WHAT YOU ARE ASKED TO DO: Scan the entries for the word "ENCINO". Every line that has it should be copied.

START SOURCE RECORDS

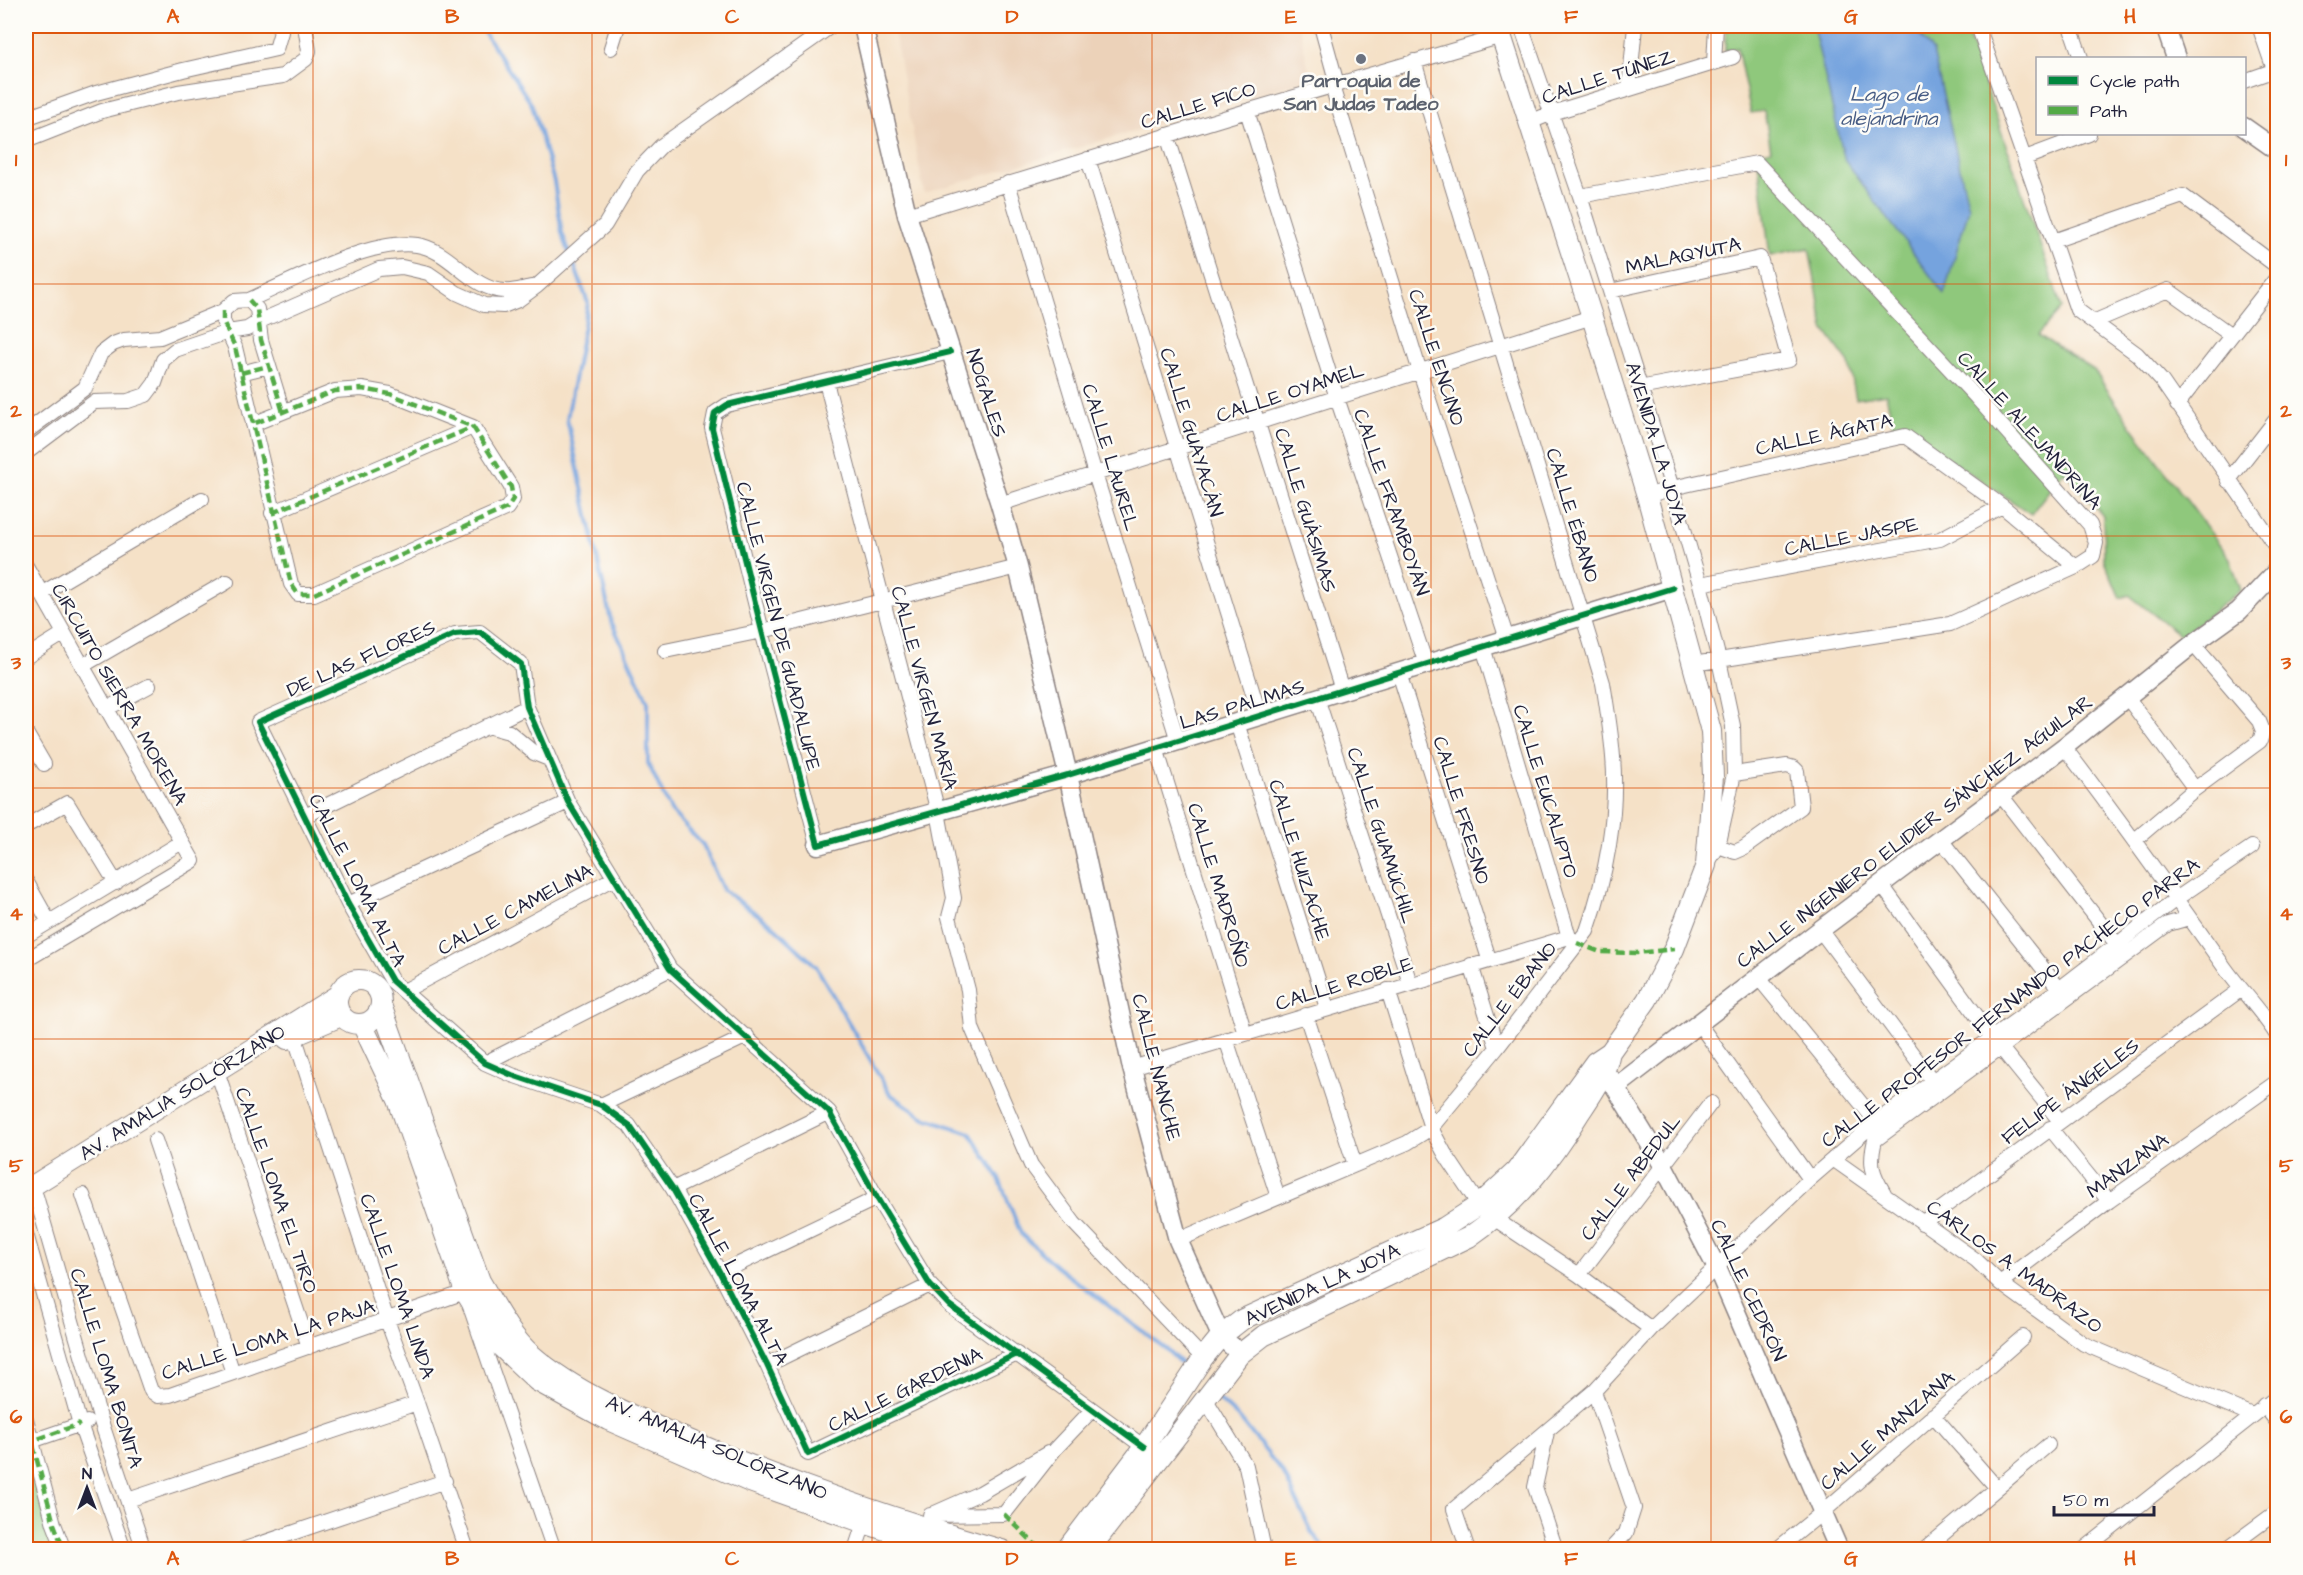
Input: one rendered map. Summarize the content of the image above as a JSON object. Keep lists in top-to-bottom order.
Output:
{
  "streets": {
    "main road": ["AVENIDA LA JOYA", "AV. AMALIA SOLÓRZANO"],
    "street": [
      "CALLE TÚNEZ",
      "CALLE FICO",
      "MALAQYUTA",
      "CALLE ENCINO",
      "CALLE OYAMEL",
      "NOGALES",
      "CALLE ALEJANDRINA",
      "CALLE GUAYACÁN",
      "CALLE ÁGATA",
      "CALLE LAUREL",
      "CALLE FRAMBOYÁN",
      "CALLE GUÁSIMAS",
      "CALLE ÉBANO",
      "CALLE JASPE",
      "CALLE VIRGEN DE GUADALUPE",
      "DE LAS FLORES",
      "CALLE VIRGEN MARÍA",
      "CIRCUITO SIERRA MORENA",
      "LAS PALMAS",
      "CALLE EUCALIPTO",
      "CALLE FRESNO",
      "CALLE INGENIERO ELIDIER SÁNCHEZ AGUILAR",
      "CALLE GUAMÚCHIL",
      "CALLE HUIZACHE",
      "CALLE LOMA ALTA",
      "CALLE MADROÑO",
      "CALLE CAMELINA",
      "CALLE ROBLE",
      "CALLE PROFESOR FERNANDO PACHECO PARRA",
      "CALLE NANCHE",
      "FELIPE ÁNGELES",
      "MANZANA",
      "CALLE ABEDUL",
      "CALLE LOMA EL TIRO",
      "CARLOS A. MADRAZO",
      "CALLE LOMA LINDA",
      "CALLE CEDRÓN",
      "CALLE LOMA LA PAJA",
      "CALLE LOMA BONITA",
      "CALLE GARDENIA",
      "CALLE MANZANA"
    ]
  },
  "crossings": [
    ["CALLE TÚNEZ", "AVENIDA LA JOYA"],
    ["CALLE FICO", "CALLE ENCINO"],
    ["CALLE FICO", "NOGALES"],
    ["CALLE FICO", "CALLE GUAYACÁN"],
    ["CALLE FICO", "AVENIDA LA JOYA"],
    ["CALLE FICO", "CALLE LAUREL"],
    ["CALLE FICO", "CALLE FRAMBOYÁN"],
    ["CALLE FICO", "CALLE GUÁSIMAS"],
    ["CALLE FICO", "CALLE ÉBANO"],
    ["MALAQYUTA", "AVENIDA LA JOYA"],
    ["CALLE ENCINO", "CALLE OYAMEL"],
    ["CALLE ENCINO", "LAS PALMAS"],
    ["CALLE OYAMEL", "NOGALES"],
    ["CALLE OYAMEL", "CALLE GUAYACÁN"],
    ["CALLE OYAMEL", "AVENIDA LA JOYA"],
    ["CALLE OYAMEL", "CALLE LAUREL"],
    ["CALLE OYAMEL", "CALLE FRAMBOYÁN"],
    ["CALLE OYAMEL", "CALLE GUÁSIMAS"],
    ["CALLE OYAMEL", "CALLE ÉBANO"],
    ["NOGALES", "LAS PALMAS"],
    ["NOGALES", "CALLE NANCHE"],
    ["CALLE ALEJANDRINA", "CALLE ÁGATA"],
    ["CALLE ALEJANDRINA", "AVENIDA LA JOYA"],
    ["CALLE GUAYACÁN", "LAS PALMAS"],
    ["CALLE ÁGATA", "AVENIDA LA JOYA"],
    ["CALLE ÁGATA", "CALLE JASPE"],
    ["AVENIDA LA JOYA", "CALLE JASPE"],
    ["AVENIDA LA JOYA", "CALLE VIRGEN MARÍA"],
    ["AVENIDA LA JOYA", "LAS PALMAS"],
    ["AVENIDA LA JOYA", "CALLE INGENIERO ELIDIER SÁNCHEZ AGUILAR"],
    ["AVENIDA LA JOYA", "CALLE NANCHE"],
    ["AVENIDA LA JOYA", "CALLE CEDRÓN"],
    ["CALLE LAUREL", "LAS PALMAS"],
    ["CALLE FRAMBOYÁN", "LAS PALMAS"],
    ["CALLE GUÁSIMAS", "LAS PALMAS"],
    ["CALLE ÉBANO", "LAS PALMAS"],
    ["CALLE ÉBANO", "CALLE EUCALIPTO"],
    ["CALLE ÉBANO", "CALLE ROBLE"],
    ["CALLE ÉBANO", "CALLE NANCHE"],
    ["CALLE VIRGEN DE GUADALUPE", "CALLE VIRGEN MARÍA"],
    ["CALLE VIRGEN DE GUADALUPE", "LAS PALMAS"],
    ["DE LAS FLORES", "CALLE LOMA ALTA"],
    ["CALLE VIRGEN MARÍA", "LAS PALMAS"],
    ["LAS PALMAS", "CALLE EUCALIPTO"],
    ["LAS PALMAS", "CALLE FRESNO"],
    ["LAS PALMAS", "CALLE GUAMÚCHIL"],
    ["LAS PALMAS", "CALLE HUIZACHE"],
    ["LAS PALMAS", "CALLE MADROÑO"],
    ["LAS PALMAS", "CALLE NANCHE"],
    ["CALLE EUCALIPTO", "CALLE ROBLE"],
    ["CALLE FRESNO", "CALLE ROBLE"],
    ["CALLE INGENIERO ELIDIER SÁNCHEZ AGUILAR", "CALLE CEDRÓN"],
    ["CALLE GUAMÚCHIL", "CALLE ROBLE"],
    ["CALLE HUIZACHE", "CALLE ROBLE"],
    ["CALLE LOMA ALTA", "CALLE CAMELINA"],
    ["CALLE LOMA ALTA", "CALLE GARDENIA"],
    ["CALLE MADROÑO", "CALLE ROBLE"],
    ["CALLE ROBLE", "CALLE NANCHE"],
    ["CALLE PROFESOR FERNANDO PACHECO PARRA", "CARLOS A. MADRAZO"],
    ["CALLE PROFESOR FERNANDO PACHECO PARRA", "CALLE CEDRÓN"],
    ["FELIPE ÁNGELES", "CARLOS A. MADRAZO"],
    ["AV. AMALIA SOLÓRZANO", "CALLE LOMA EL TIRO"],
    ["AV. AMALIA SOLÓRZANO", "CALLE LOMA LINDA"],
    ["AV. AMALIA SOLÓRZANO", "CALLE LOMA LA PAJA"],
    ["AV. AMALIA SOLÓRZANO", "CALLE LOMA BONITA"],
    ["MANZANA", "CARLOS A. MADRAZO"],
    ["CALLE ABEDUL", "CALLE CEDRÓN"],
    ["CALLE LOMA EL TIRO", "CALLE LOMA LA PAJA"],
    ["CALLE LOMA LINDA", "CALLE LOMA LA PAJA"],
    ["CALLE CEDRÓN", "CALLE MANZANA"]
  ],
  "water": ["Lago de alejandrina"],
  "places": ["Parroquia de San Judas Tadeo"],
  "legend": ["Cycle path", "Path"],
  "scale_bar": "50 m",
  "north": "top",
  "grid": {
    "columns": [
      "A",
      "B",
      "C",
      "D",
      "E",
      "F",
      "G",
      "H"
    ],
    "rows": [
      "1",
      "2",
      "3",
      "4",
      "5",
      "6"
    ]
  }
}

END SOURCE RECORDS

RESPONSE TO THE EXERCISE:
      "CALLE ENCINO",
    ["CALLE FICO", "CALLE ENCINO"],
    ["CALLE ENCINO", "CALLE OYAMEL"],
    ["CALLE ENCINO", "LAS PALMAS"],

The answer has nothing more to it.